If you’ve ever seen the giant wall of travel magnets at Corona Insights, you’ll know that we like to travel.  And because we like to travel, we spend a lot of time in airports, particularly at Denver International Airport (DEN).

We like to spend time at DEN.  It’s a fun place to hang out, get some food, explore alien portals, and people watch.  A big factor in our enjoyment is the work of this month’s client interviewee, Stacey Stegman.  Stacey is the Sr. Vice President of Communication, Marketing, and Customer Service of DEN, which is both a formidable job and a formidable business card.  As one of her many duties at DEN, she oversees the customer experience at the airport.

Our research work at DEN is one of her many tools to do this.  Over the years, we’ve helped DEN research everything from parking to bathrooms. We’ve conducted thousands of surveys of passengers at DEN to track satisfaction and elements of the passenger journey, and recently we’ve conducted research assist in the Great Hall project.  We’re very proud of our contributions, and we sat down with Stacey to talk about the airport and our work.

Keeping Up With Change At DEN

We were first curious about the forces that propel changes to the customer experience.  Ensuring a pleasant visit to DEN requires a constantly evolving suite of services, according to Stacey. 

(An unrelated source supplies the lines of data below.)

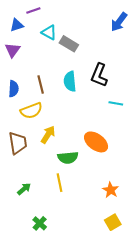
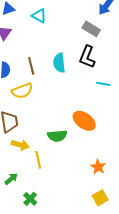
gray rectangle: (69, 44) -> (91, 29), moved
yellow arrow: (48, 135) -> (20, 145), moved, turned 72
yellow line: (59, 183) -> (38, 160), moved
green arrow: (24, 189) -> (11, 179), moved

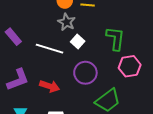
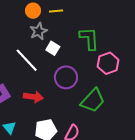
gray star: (67, 22) -> (39, 31), turned 30
white line: (50, 49) -> (27, 60), turned 40

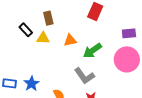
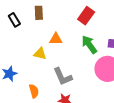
yellow triangle: (43, 38) -> (40, 54), moved
green arrow: (92, 51) -> (89, 45), moved, turned 78

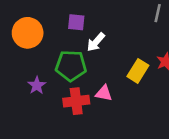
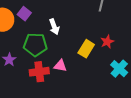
purple square: (76, 22) -> (24, 14), moved, turned 32
white arrow: (96, 42) -> (54, 27), turned -63

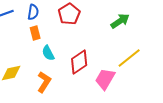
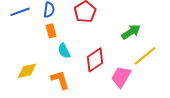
green arrow: (120, 21) -> (131, 32), moved
orange L-shape: (44, 82) -> (60, 80), turned -50

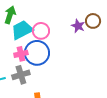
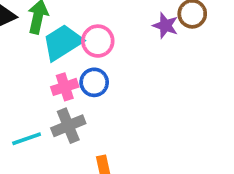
blue circle: (37, 53) -> (94, 82), size x0.6

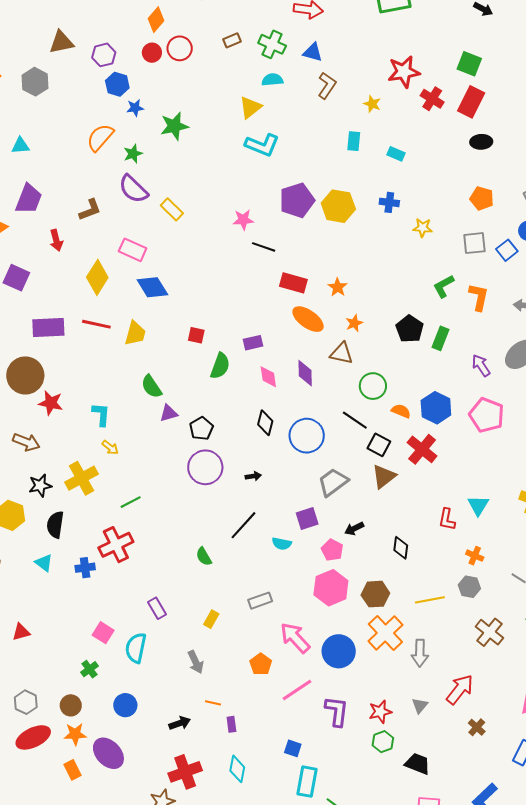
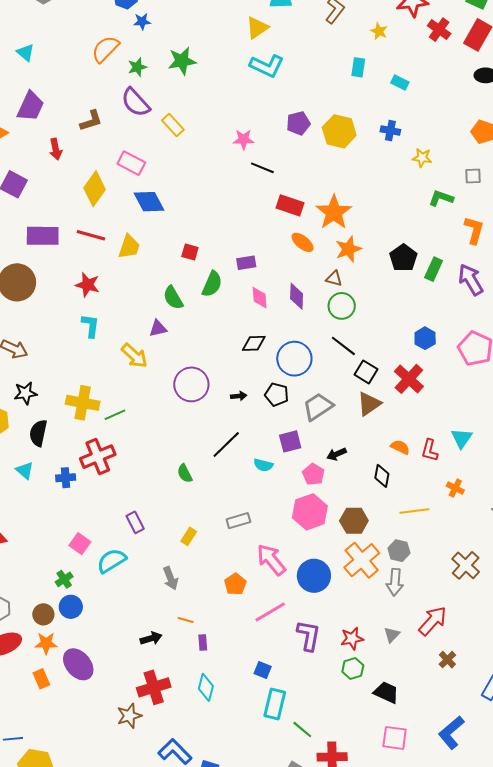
green star: (174, 126) -> (182, 61), moved
cyan triangle: (20, 146) -> (25, 53), turned 42
purple pentagon: (297, 200) -> (298, 123), size x0.7
gray square: (474, 243) -> (473, 176), size x0.7
green L-shape: (444, 286) -> (441, 198), moved, turned 45
orange star: (338, 287) -> (334, 212), size x1.8
orange ellipse: (308, 319) -> (303, 242), size x0.7
orange star: (354, 323) -> (348, 249), size x1.5
brown triangle: (342, 353) -> (334, 279), size x0.7
purple arrow: (481, 365) -> (471, 280), moved, size x1.4
green circle: (373, 386) -> (342, 306), moved
green semicircle: (151, 387) -> (173, 298), moved
red star: (51, 403) -> (88, 285), moved
blue hexagon: (436, 408) -> (425, 338), size x0.7
orange semicircle: (401, 411) -> (400, 447), moved
black diamond: (265, 423) -> (254, 343), turned 70
black pentagon: (201, 428) -> (277, 394), moved, turned -30
yellow arrow: (110, 447) -> (134, 356), moved, size x1.6
yellow cross: (81, 478) -> (83, 403), moved, turned 36
gray hexagon: (469, 587) -> (399, 551), moved
yellow line: (430, 600) -> (414, 511), moved
cyan semicircle: (136, 648) -> (112, 561), turned 44
blue circle: (125, 705) -> (71, 607), moved

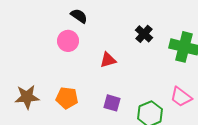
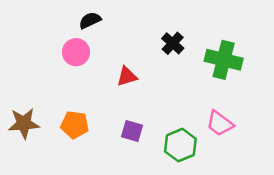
black semicircle: (79, 16) -> (90, 20), turned -60

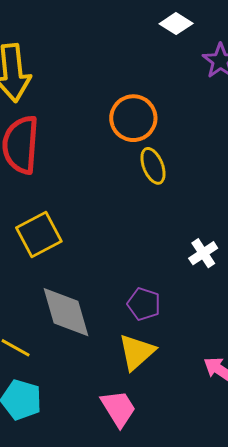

New aircraft are enabling new city pairs

“The recent introduction of the new 787 Dreamliner is a good example of this, as it opened up new route opportunities for DEN.  The aircraft is a great fit for Denver’s market characteristics, which has allowed new international routes to begin service.  More international routes means more international passengers, both inbound and outbound, which presents new customer wants and needs.

Photo from DEN’s Media Files

Getting to and from the airport is changing

“A second major change to the customer experience is parking and transportation.  DEN was designed in the days before the A Train and before the phenomenon of ride sharing.  Changes in the way that people travel to and from the airport have led to numerous adaptations of the DEN philosophy toward parking and transportation, and how to meet modern needs.

Technology is shifting what’s possible

“A third major area is security.  As technology evolves, such as biometrics and facial recognition, DEN is constantly striving to improve the experience.  This applies to both passenger experiences and baggage handling, and includes both active and passive security systems.” Look for enhancements to DEN’s security screening with the Great Hall project.

“And finally, we have the customer experience.  What services are needed?  How does DEN prioritize various aspects of the customer experience for improvement?  The advent of handheld devices has revolutionized the passenger experience in everything from wayfinding to getting food.”

So…wow.  In short, DEN is a constantly changing place in a constantly changing environment.  It’s important to keep up with societal shifts and stay ahead of them.  DEN is certainly doing that well, given their recent accolades as the best large airport in America

DEN’s Relationship With Corona Insights

Stacey and Corona have been partners for years.  We first met Stacey when she was running the public relations functions for the Colorado Department of Transportation, and we were conducting advertising evaluations and other planning research.  According to Stacey, Corona’s role there was often ensuring the value of investments in traffic safety.  “[Corona’s work] allowed us to demonstrate to our stakeholders and to our lawmakers how we were investing money and were making a difference.”

Our role supporting Stacey’s work at DEN is used somewhat differently.  In the aviation world, we help determine that investments are making a difference in order to inform decision making.  We asked Stacey to describe the outcomes of our work, and she offered, “Affirmations.  Affirmation that we’re going in the right direction.  Notification that we should shift gears a little bit.  We’ve changed investments if Corona told us it won’t shift direction or if other investments have more power to do so.”

In describing her experience working with Corona Insights, she offered:

  1. Reliable – “You’re always open to ideas.  You listen to us and what we’re trying to accomplish.”
  2. Knowledgeable – “You’re good people who are experts in the field.”
  3. Local – “Local matters to our airport and we value investing in our community.”

In closing, Stacey remarked that “You all have been one of the first firms I’ve worked with in this [research] world and I keep coming back to you.  You have taught me about research.”

It’s been a true delight to work with Stacey for the past 15 years or so, and we’re delighted to see her team steering our beloved airport to greatness.  When you breeze through security or order food delivery to your gate or plug into a charging station, thank Stacey for her diligence in understanding the customer experience.  And look around, because there’s probably a Corona Insights person nearby, heading off to collect another travel magnet.